TASK PROMPT ▸
Reproduce each record below in full, word for word, without images.

(Page-level text extractions)
──────────────────────────────

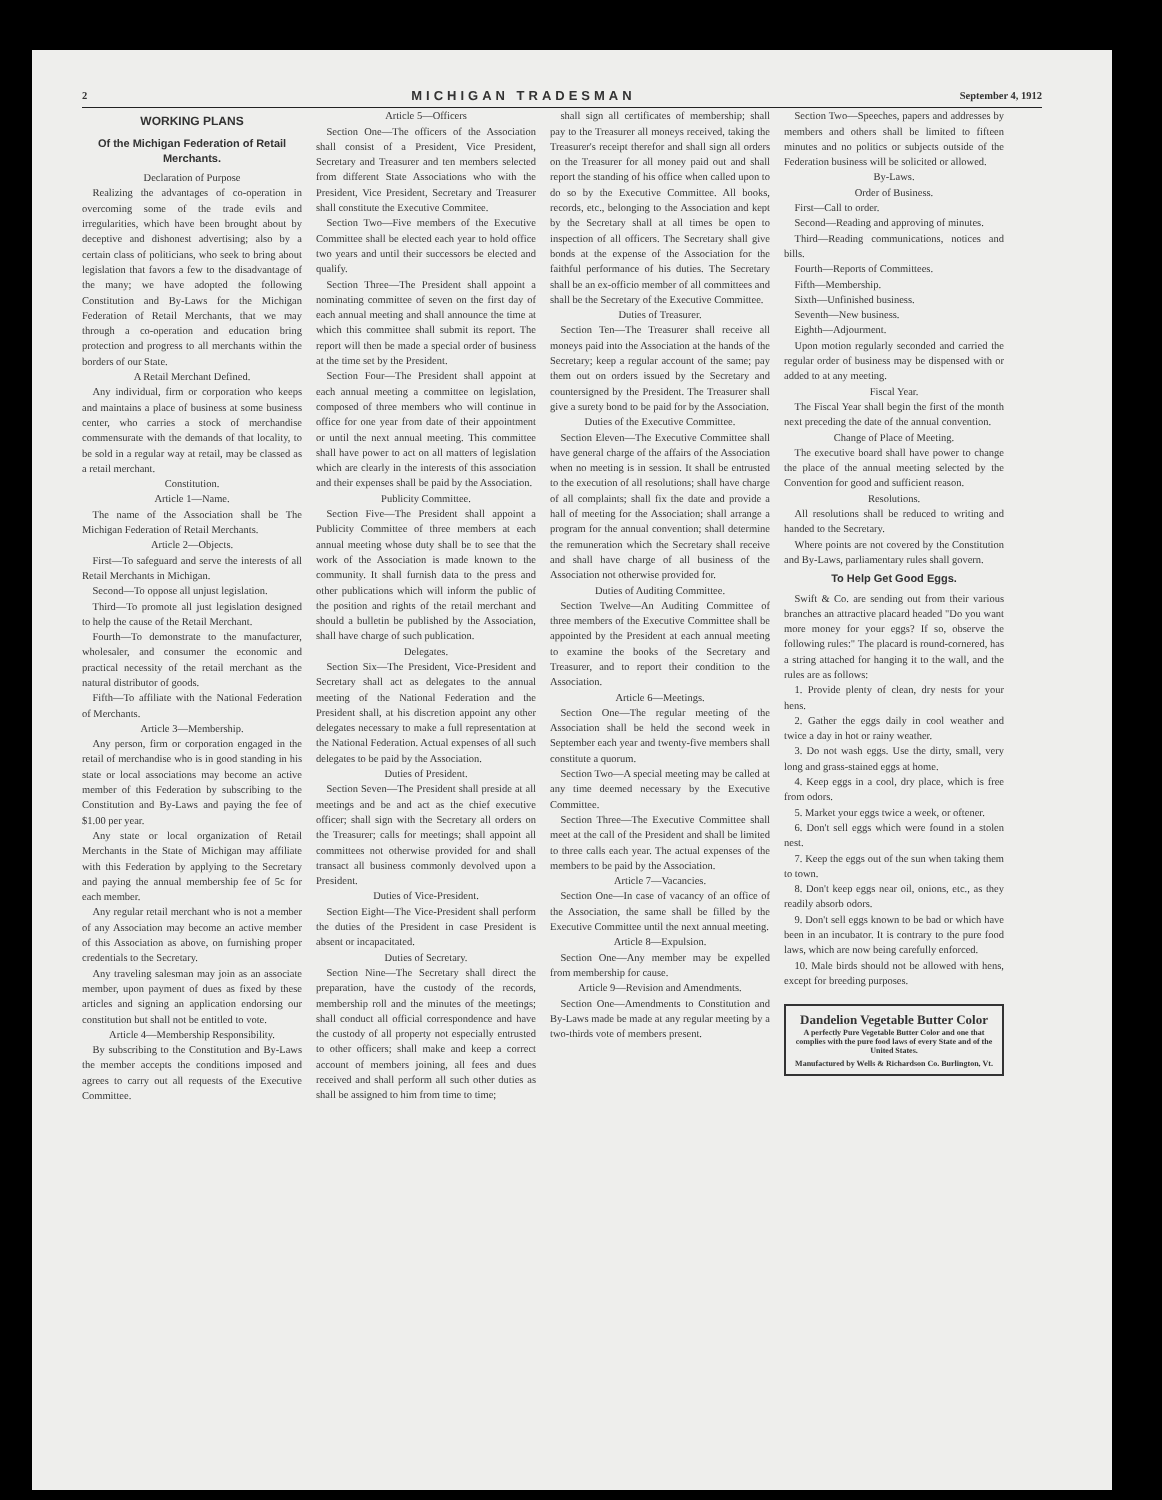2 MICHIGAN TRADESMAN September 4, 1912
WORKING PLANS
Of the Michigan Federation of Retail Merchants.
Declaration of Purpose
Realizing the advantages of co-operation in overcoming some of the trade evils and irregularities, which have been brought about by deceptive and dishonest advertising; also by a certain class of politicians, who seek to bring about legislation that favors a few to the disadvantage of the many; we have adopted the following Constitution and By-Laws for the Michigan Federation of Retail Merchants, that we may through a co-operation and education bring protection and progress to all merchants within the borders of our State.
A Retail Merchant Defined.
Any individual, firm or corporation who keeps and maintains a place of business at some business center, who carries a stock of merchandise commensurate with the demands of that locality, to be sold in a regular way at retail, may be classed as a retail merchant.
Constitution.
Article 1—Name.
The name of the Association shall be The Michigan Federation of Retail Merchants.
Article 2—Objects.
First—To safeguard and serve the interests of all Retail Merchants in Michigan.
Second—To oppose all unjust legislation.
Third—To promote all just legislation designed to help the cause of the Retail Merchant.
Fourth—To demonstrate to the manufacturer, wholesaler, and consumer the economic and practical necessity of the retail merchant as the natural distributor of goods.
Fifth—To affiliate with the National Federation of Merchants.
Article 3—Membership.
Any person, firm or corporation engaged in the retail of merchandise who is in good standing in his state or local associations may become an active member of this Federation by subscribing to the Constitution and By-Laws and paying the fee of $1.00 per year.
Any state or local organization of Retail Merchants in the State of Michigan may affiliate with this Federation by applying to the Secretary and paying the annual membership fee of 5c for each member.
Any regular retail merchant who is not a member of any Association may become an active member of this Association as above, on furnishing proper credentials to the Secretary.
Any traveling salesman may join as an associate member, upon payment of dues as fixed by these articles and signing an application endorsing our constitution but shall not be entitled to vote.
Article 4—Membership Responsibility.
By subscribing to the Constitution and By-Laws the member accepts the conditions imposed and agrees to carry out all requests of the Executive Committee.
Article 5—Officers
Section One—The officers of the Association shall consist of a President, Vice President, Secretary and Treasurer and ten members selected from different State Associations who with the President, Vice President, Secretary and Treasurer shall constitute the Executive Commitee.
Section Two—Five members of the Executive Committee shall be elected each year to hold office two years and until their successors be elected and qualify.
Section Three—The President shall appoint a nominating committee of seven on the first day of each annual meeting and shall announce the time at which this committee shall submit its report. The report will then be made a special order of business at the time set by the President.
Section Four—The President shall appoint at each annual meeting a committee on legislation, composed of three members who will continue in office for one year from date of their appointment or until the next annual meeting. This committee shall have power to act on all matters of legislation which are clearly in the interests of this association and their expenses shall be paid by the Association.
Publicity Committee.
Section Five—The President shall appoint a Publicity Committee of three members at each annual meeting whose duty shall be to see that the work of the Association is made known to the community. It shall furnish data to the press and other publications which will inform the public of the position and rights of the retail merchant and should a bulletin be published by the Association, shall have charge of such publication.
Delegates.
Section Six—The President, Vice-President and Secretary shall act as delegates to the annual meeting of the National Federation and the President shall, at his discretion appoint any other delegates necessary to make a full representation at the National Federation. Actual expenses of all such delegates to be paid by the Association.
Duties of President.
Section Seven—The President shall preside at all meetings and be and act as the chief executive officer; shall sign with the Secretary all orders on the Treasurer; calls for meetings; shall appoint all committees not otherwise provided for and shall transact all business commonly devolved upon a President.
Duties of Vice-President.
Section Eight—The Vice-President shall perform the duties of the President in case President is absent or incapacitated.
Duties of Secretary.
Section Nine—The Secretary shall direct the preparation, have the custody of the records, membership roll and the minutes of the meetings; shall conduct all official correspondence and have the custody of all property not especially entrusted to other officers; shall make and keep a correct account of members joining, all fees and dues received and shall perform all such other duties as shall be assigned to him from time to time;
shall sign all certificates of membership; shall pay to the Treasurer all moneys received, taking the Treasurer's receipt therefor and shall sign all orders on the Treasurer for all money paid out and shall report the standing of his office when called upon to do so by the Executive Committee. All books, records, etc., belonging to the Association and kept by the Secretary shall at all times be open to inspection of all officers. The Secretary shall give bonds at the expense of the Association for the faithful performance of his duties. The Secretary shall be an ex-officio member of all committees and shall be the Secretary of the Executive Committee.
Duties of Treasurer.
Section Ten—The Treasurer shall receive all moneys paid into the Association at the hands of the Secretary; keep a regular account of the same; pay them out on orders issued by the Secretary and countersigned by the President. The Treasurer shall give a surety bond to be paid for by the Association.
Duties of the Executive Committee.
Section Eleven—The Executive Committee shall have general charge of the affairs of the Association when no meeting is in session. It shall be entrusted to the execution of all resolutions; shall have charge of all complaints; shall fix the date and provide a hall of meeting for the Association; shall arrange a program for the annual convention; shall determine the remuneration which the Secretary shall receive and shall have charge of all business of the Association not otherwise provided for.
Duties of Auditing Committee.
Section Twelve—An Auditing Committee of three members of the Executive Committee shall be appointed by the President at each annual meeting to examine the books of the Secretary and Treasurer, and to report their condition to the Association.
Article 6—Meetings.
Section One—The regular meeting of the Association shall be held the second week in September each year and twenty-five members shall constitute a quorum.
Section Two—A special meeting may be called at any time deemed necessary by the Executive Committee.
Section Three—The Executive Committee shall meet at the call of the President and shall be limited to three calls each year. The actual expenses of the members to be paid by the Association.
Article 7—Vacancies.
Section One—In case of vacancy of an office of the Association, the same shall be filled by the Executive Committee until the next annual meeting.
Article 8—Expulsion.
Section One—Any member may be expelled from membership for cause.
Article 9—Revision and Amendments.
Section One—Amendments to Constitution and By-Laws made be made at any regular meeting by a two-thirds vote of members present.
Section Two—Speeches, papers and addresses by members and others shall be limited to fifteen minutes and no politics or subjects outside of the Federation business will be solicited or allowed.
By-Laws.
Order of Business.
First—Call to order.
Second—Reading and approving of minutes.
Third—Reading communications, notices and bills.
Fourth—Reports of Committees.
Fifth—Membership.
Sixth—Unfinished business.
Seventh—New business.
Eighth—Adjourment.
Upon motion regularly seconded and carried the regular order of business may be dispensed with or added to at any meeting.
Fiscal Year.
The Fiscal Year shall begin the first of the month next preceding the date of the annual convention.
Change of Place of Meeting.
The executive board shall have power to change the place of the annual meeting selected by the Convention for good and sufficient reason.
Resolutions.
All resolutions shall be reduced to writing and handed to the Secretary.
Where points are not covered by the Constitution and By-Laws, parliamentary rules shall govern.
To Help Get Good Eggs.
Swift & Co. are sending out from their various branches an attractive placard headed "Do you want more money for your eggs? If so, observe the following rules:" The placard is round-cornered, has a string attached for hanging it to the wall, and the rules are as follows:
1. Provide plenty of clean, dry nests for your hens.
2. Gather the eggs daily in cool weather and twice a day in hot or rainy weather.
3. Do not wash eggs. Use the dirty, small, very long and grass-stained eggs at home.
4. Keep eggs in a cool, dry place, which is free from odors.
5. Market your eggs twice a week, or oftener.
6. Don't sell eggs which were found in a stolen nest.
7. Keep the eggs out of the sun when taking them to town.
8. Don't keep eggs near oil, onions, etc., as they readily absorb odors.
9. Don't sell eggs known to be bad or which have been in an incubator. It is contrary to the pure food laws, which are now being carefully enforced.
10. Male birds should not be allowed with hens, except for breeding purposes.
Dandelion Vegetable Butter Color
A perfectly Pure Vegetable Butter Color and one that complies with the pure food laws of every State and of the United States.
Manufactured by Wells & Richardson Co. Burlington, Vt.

──────────────────────────────

RESULT FOR THIS TASK ▸
2 MICHIGAN TRADESMAN September 4, 1912
WORKING PLANS
Of the Michigan Federation of Retail Merchants.
Declaration of Purpose
Realizing the advantages of co-operation in overcoming some of the trade evils and irregularities, which have been brought about by deceptive and dishonest advertising; also by a certain class of politicians, who seek to bring about legislation that favors a few to the disadvantage of the many; we have adopted the following Constitution and By-Laws for the Michigan Federation of Retail Merchants, that we may through a co-operation and education bring protection and progress to all merchants within the borders of our State.
A Retail Merchant Defined.
Any individual, firm or corporation who keeps and maintains a place of business at some business center, who carries a stock of merchandise commensurate with the demands of that locality, to be sold in a regular way at retail, may be classed as a retail merchant.
Constitution.
Article 1—Name.
The name of the Association shall be The Michigan Federation of Retail Merchants.
Article 2—Objects.
First—To safeguard and serve the interests of all Retail Merchants in Michigan.
Second—To oppose all unjust legislation.
Third—To promote all just legislation designed to help the cause of the Retail Merchant.
Fourth—To demonstrate to the manufacturer, wholesaler, and consumer the economic and practical necessity of the retail merchant as the natural distributor of goods.
Fifth—To affiliate with the National Federation of Merchants.
Article 3—Membership.
Any person, firm or corporation engaged in the retail of merchandise who is in good standing in his state or local associations may become an active member of this Federation by subscribing to the Constitution and By-Laws and paying the fee of $1.00 per year.
Any state or local organization of Retail Merchants in the State of Michigan may affiliate with this Federation by applying to the Secretary and paying the annual membership fee of 5c for each member.
Any regular retail merchant who is not a member of any Association may become an active member of this Association as above, on furnishing proper credentials to the Secretary.
Any traveling salesman may join as an associate member, upon payment of dues as fixed by these articles and signing an application endorsing our constitution but shall not be entitled to vote.
Article 4—Membership Responsibility.
By subscribing to the Constitution and By-Laws the member accepts the conditions imposed and agrees to carry out all requests of the Executive Committee.
Article 5—Officers
Section One—The officers of the Association shall consist of a President, Vice President, Secretary and Treasurer and ten members selected from different State Associations who with the President, Vice President, Secretary and Treasurer shall constitute the Executive Commitee.
Section Two—Five members of the Executive Committee shall be elected each year to hold office two years and until their successors be elected and qualify.
Section Three—The President shall appoint a nominating committee of seven on the first day of each annual meeting and shall announce the time at which this committee shall submit its report. The report will then be made a special order of business at the time set by the President.
Section Four—The President shall appoint at each annual meeting a committee on legislation, composed of three members who will continue in office for one year from date of their appointment or until the next annual meeting. This committee shall have power to act on all matters of legislation which are clearly in the interests of this association and their expenses shall be paid by the Association.
Publicity Committee.
Section Five—The President shall appoint a Publicity Committee of three members at each annual meeting whose duty shall be to see that the work of the Association is made known to the community. It shall furnish data to the press and other publications which will inform the public of the position and rights of the retail merchant and should a bulletin be published by the Association, shall have charge of such publication.
Delegates.
Section Six—The President, Vice-President and Secretary shall act as delegates to the annual meeting of the National Federation and the President shall, at his discretion appoint any other delegates necessary to make a full representation at the National Federation. Actual expenses of all such delegates to be paid by the Association.
Duties of President.
Section Seven—The President shall preside at all meetings and be and act as the chief executive officer; shall sign with the Secretary all orders on the Treasurer; calls for meetings; shall appoint all committees not otherwise provided for and shall transact all business commonly devolved upon a President.
Duties of Vice-President.
Section Eight—The Vice-President shall perform the duties of the President in case President is absent or incapacitated.
Duties of Secretary.
Section Nine—The Secretary shall direct the preparation, have the custody of the records, membership roll and the minutes of the meetings; shall conduct all official correspondence and have the custody of all property not especially entrusted to other officers; shall make and keep a correct account of members joining, all fees and dues received and shall perform all such other duties as shall be assigned to him from time to time;
shall sign all certificates of membership; shall pay to the Treasurer all moneys received, taking the Treasurer's receipt therefor and shall sign all orders on the Treasurer for all money paid out and shall report the standing of his office when called upon to do so by the Executive Committee. All books, records, etc., belonging to the Association and kept by the Secretary shall at all times be open to inspection of all officers. The Secretary shall give bonds at the expense of the Association for the faithful performance of his duties. The Secretary shall be an ex-officio member of all committees and shall be the Secretary of the Executive Committee.
Duties of Treasurer.
Section Ten—The Treasurer shall receive all moneys paid into the Association at the hands of the Secretary; keep a regular account of the same; pay them out on orders issued by the Secretary and countersigned by the President. The Treasurer shall give a surety bond to be paid for by the Association.
Duties of the Executive Committee.
Section Eleven—The Executive Committee shall have general charge of the affairs of the Association when no meeting is in session. It shall be entrusted to the execution of all resolutions; shall have charge of all complaints; shall fix the date and provide a hall of meeting for the Association; shall arrange a program for the annual convention; shall determine the remuneration which the Secretary shall receive and shall have charge of all business of the Association not otherwise provided for.
Duties of Auditing Committee.
Section Twelve—An Auditing Committee of three members of the Executive Committee shall be appointed by the President at each annual meeting to examine the books of the Secretary and Treasurer, and to report their condition to the Association.
Article 6—Meetings.
Section One—The regular meeting of the Association shall be held the second week in September each year and twenty-five members shall constitute a quorum.
Section Two—A special meeting may be called at any time deemed necessary by the Executive Committee.
Section Three—The Executive Committee shall meet at the call of the President and shall be limited to three calls each year. The actual expenses of the members to be paid by the Association.
Article 7—Vacancies.
Section One—In case of vacancy of an office of the Association, the same shall be filled by the Executive Committee until the next annual meeting.
Article 8—Expulsion.
Section One—Any member may be expelled from membership for cause.
Article 9—Revision and Amendments.
Section One—Amendments to Constitution and By-Laws made be made at any regular meeting by a two-thirds vote of members present.
Section Two—Speeches, papers and addresses by members and others shall be limited to fifteen minutes and no politics or subjects outside of the Federation business will be solicited or allowed.
By-Laws.
Order of Business.
First—Call to order.
Second—Reading and approving of minutes.
Third—Reading communications, notices and bills.
Fourth—Reports of Committees.
Fifth—Membership.
Sixth—Unfinished business.
Seventh—New business.
Eighth—Adjourment.
Upon motion regularly seconded and carried the regular order of business may be dispensed with or added to at any meeting.
Fiscal Year.
The Fiscal Year shall begin the first of the month next preceding the date of the annual convention.
Change of Place of Meeting.
The executive board shall have power to change the place of the annual meeting selected by the Convention for good and sufficient reason.
Resolutions.
All resolutions shall be reduced to writing and handed to the Secretary.
Where points are not covered by the Constitution and By-Laws, parliamentary rules shall govern.
To Help Get Good Eggs.
Swift & Co. are sending out from their various branches an attractive placard headed "Do you want more money for your eggs? If so, observe the following rules:" The placard is round-cornered, has a string attached for hanging it to the wall, and the rules are as follows:
1. Provide plenty of clean, dry nests for your hens.
2. Gather the eggs daily in cool weather and twice a day in hot or rainy weather.
3. Do not wash eggs. Use the dirty, small, very long and grass-stained eggs at home.
4. Keep eggs in a cool, dry place, which is free from odors.
5. Market your eggs twice a week, or oftener.
6. Don't sell eggs which were found in a stolen nest.
7. Keep the eggs out of the sun when taking them to town.
8. Don't keep eggs near oil, onions, etc., as they readily absorb odors.
9. Don't sell eggs known to be bad or which have been in an incubator. It is contrary to the pure food laws, which are now being carefully enforced.
10. Male birds should not be allowed with hens, except for breeding purposes.
Dandelion Vegetable Butter Color
A perfectly Pure Vegetable Butter Color and one that complies with the pure food laws of every State and of the United States.
Manufactured by Wells & Richardson Co. Burlington, Vt.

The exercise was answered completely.